─── TRECHO DO DOCUMENTO
Na Avaliação III, nada menos do que 100% dos alunos foram capazes de relatar sobre a história do Tribunal, e a emitir suas opiniões.

Avaliação das Etapas de Trabalho:

Etapa 1 – “Construindo Conceitos sobre Bullying

Acostumados a um espaço com carteiras enfileiradas e a estarem mais em situação de escuta e escrita do que em situação discursiva e participativa, os alunos não sabiam lidar com a liberdade.

Revelavam incapacidade e medo em se pronunciarem, assumirem posições e se expressarem sobre o aprendizado e sua própria realidade.

A liberdade era associada à desordem, e não ao ato de aprender. Consequentemente, havia ausência do discurso argumentativo de ideias, que poderia ser o precursor de um renovado senso de justiça e de respeito às diferenças e, primordialmente, o gerador de uma cultura pela paz.

A dinâmica de trabalho com os conceitos sobre o bullying motivou o debate de ideias, fazendo com que os alunos construíssem seus próprios pensamentos sobre o tema.

No início do projeto, porém, parte da turma se mantinha retraída, com o costume de esconder cadernos e instigar brigas.

Essa situação me levou a pensar que a falta de construção argumentativa poderia ser fruto da exclusão social e da falta de protagonismo dos alunos, numa reprodução inconsciente do ambiente de exclusão e indiferença em que viviam.

Etapa 2 – “Transformação da Sala de Aula em Espaço Cênico: o Tribunal”

Com a transformação da sala de aula num tribunal, o comportamento dos alunos também mudou. Eles foram percebendo, a cada aula e nova experiência no Tribunal, que era preciso ter a cooperação e o companheirismo como práticas.

Nas primeiras experiências, eu sozinha montava o Tribunal. A realidade foi aos poucos se transformando, e eles, juntamente comigo, passaram a afastar carteiras e cadeiras, abrindo espaços e construindo um novo arranjo para os elementos envolvidos.

Os alunos lembravam arquitetos de interiores, cenógrafos ou diretores teatrais, ajudando-se na escolha, na troca e no manuseio dos figurinos, adereços e objetos de cena, e desenvolvendo sua própria noção de espaço.

Com criatividade, deram uma personalidade própria à sala de aula, transformada em Tribunal. Em momentos diferentes, era comum eu ouvir coisas do tipo: “Posso ajudar, Professora?” ou “Professora, deixa que eu levo!”.

Eu dizia:

“Mas é pesado para você!”.

E ouvia:

“Não é, professora”.

Também era comum ouvir: “vamos brincar hoje?”.

Com frequência, eu via rostinhos diferentes assistindo às aulas do 6º ano – o mesmo acontecia em outras turmas do projeto.

Os alunos exclamavam: “Tem aluno novo na sala!” Eram colegas de outras turmas, que queriam participar da experiência conosco. Mas, descobertos pelos funcionários, retornavam às salas de origem.

Ao final de cada experiência, recolhíamos tudo e desmontávamos o Tribunal, para que a sala de aula voltasse ao que era antes, um espaço de carteiras enfileiradas.
──────
# O QUE FAZER
Liste todas as falas de alunos que o trecho do documento acima reproduz entre aspas.
─── MATERIAL FORNECIDO
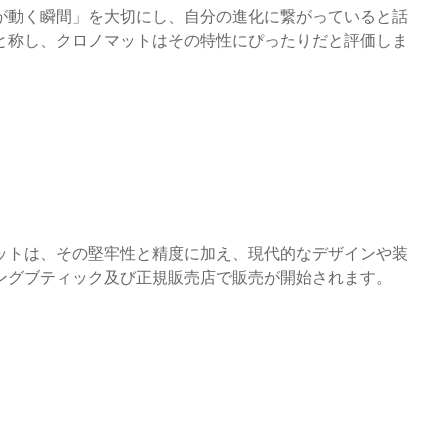
が動く瞬間」を大切にし、自分の進化に繋がっていると話
と称し、クロノマットはその特性にぴったりだと評価しま
ットは、その堅牢性と精度に加え、現代的なデザインや装
ングブティック及び正規販売店で販売が開始されます。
──────
# SOLUÇÃO DO PROBLEMA
- “Posso ajudar, Professora?”
- “Professora, deixa que eu levo!”
- “Não é, professora”
- “vamos brincar hoje?”
- “Tem aluno novo na sala!”